Every few minutes, a new forgotten beast charged toward the breach with its utmost fury, and was put to death with deft ease. The outlook was surprisingly good, and although we were under perpetual siege, we now had as much forgotten beast meat, bone and silk as we could eat, three cavern layers of fresh water and native gold, and we'd finally put the vampire King to rest in his stupendous tomb. As the flow of beasts steadily reduced to nothing, I ordered the last cavern walls erected, the doors replaced and the military back to the fort proper.

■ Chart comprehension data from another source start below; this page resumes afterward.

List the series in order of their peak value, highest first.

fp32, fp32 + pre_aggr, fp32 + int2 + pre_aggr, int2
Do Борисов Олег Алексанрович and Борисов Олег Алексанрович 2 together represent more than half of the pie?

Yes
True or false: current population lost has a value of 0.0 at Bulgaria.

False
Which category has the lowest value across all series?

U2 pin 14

The final beast, Tig, came barrelling down from an unsurveyed hill North of the breach, skimmed straight over the cavern wall in a shimmering frenzy of purple gas and immediately set about savaging every dwarf within reach of the entrance. I'd hoped he'd gone home. I set the military on him immediately, and without a second thought they barged toward the monster from both sides. The area was engulfed in great gusts of excreted gas behind which the foray was soon hidden, but V seemed to show that the gas didn't have any immediate effect aside from numbness.

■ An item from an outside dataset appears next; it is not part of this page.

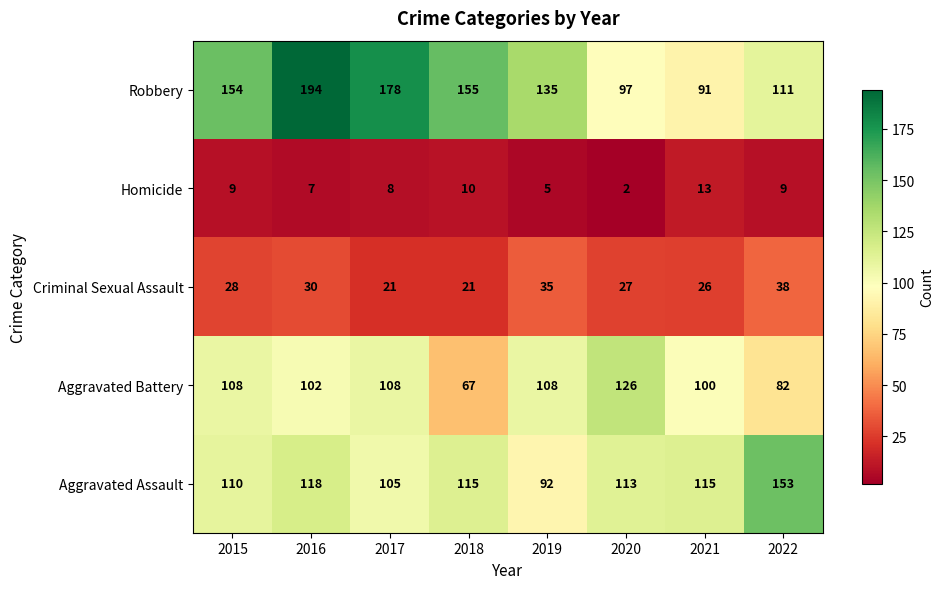

The Aggravated Assault series shows 28 at 2021. True or false?

False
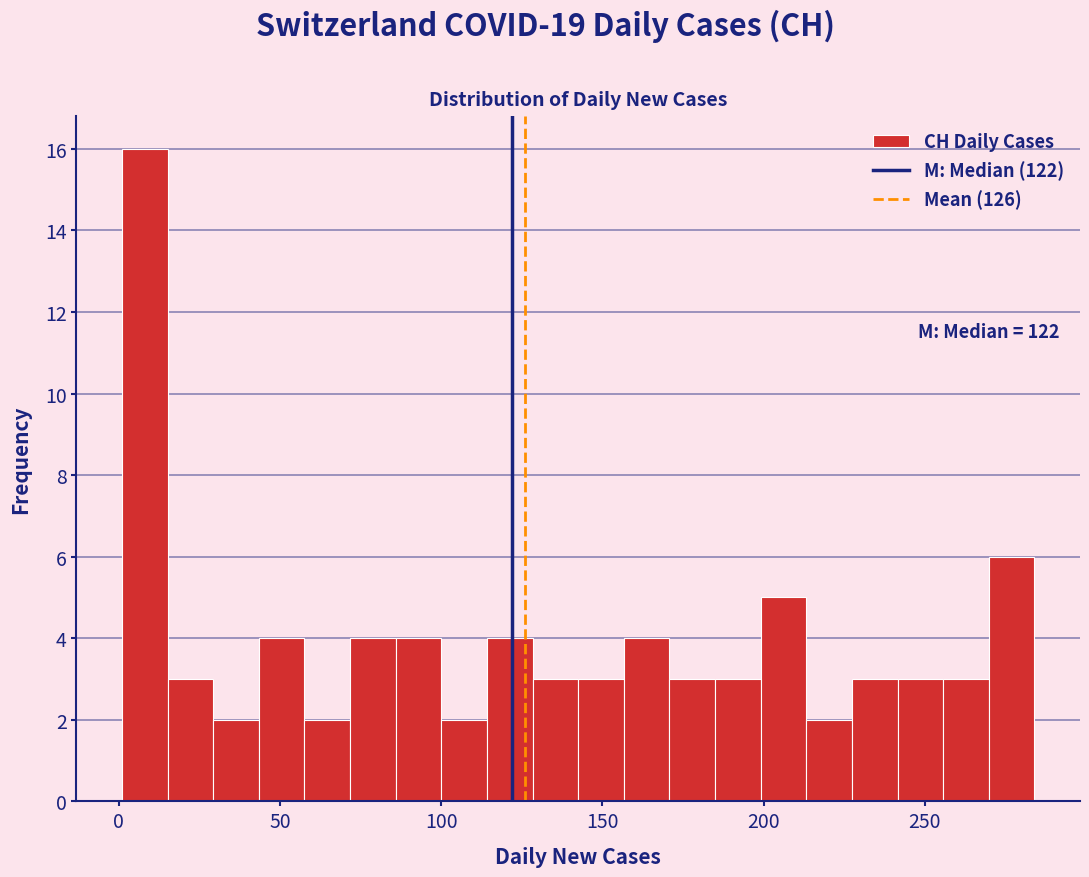

Read against the x-axis, roughly where is the centre of the tallest bar?

10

After a minute or so, the smog began to clear slightly, revealing the smashed carcass of the kunzite earthworm and a few incapacitated dwarven victors. My medics dragged them back up the pump shaft to rest in fine hospitals, but as I followed them I noticed that the worm's gas seemed to have risen from the caverns all the way up the shaft and through the rest of the fort.
Eventually I realised that this was the dreaded necrotic gas, that half my military was rotting alive in their beds, and that the purple mist wafting throughout my fort was the miasmatic stench of the warriors' rotten bodies being dragged around. One of the surgeons braved the purple fog of his hospital to diagnose one of them, finding that every part of his body, inside and out, was in an advanced stage of rot, but had nevertheless set out to save his life by scheduling major surgery on every piece of the guy from eyeballs to innards. Upon checking the diagnosed dwarf more thoroughly, I discovered that he was also the very macedwarf who had struck the killing blow to Tig.
Years later, after most of the gas victims had suffocated in their own stinking mire, I happened to notice one of my old masons wandering around. I hadn't seen him in ages, and had assumed he was dead, so I looked him over. He turned out to have been another victim of the gas attack, but the surgeon had actually gone ahead and done the daft amount of surgery necessary to save him, presumably over the course of 2-3 years. He had full-body scarring, permanently mutilated, but he was alive, he could finally walk around, and now could be a mason again. I was so pleased.
Later in the same fort, one dwarf lying in hospital with a broken leg woke up and decided he was going to make an artifact, leg be damned. He commenced to slowly hobble back and forth between the sprawling stockpile layer and the tannery, gathering one bone at a time from the refuse pile in the corner and dragging it back as the other dwarves milled past his open agony in polite ignorance. It was painful to watch the poor fool, every time he'd finally make it back to the workshop, sweating and groaning, he'd immediately set out again for just one more bone. He almost passed out from the effort.
I spent ages trying desperately to get this legend what he needed, even weaving silk cloth from forgotten beast webs just for him, but he insisted on yarn thread, and my other dwarves absolutely refused to shear the llama. In the end, after I'd given up, locked the tannery door and hadn't heard from him for a while, I tried to find him to see if he was still sane, but he wasn't on the units list. I checked the locked tannery, and nobody was there. He'd completely disappeared.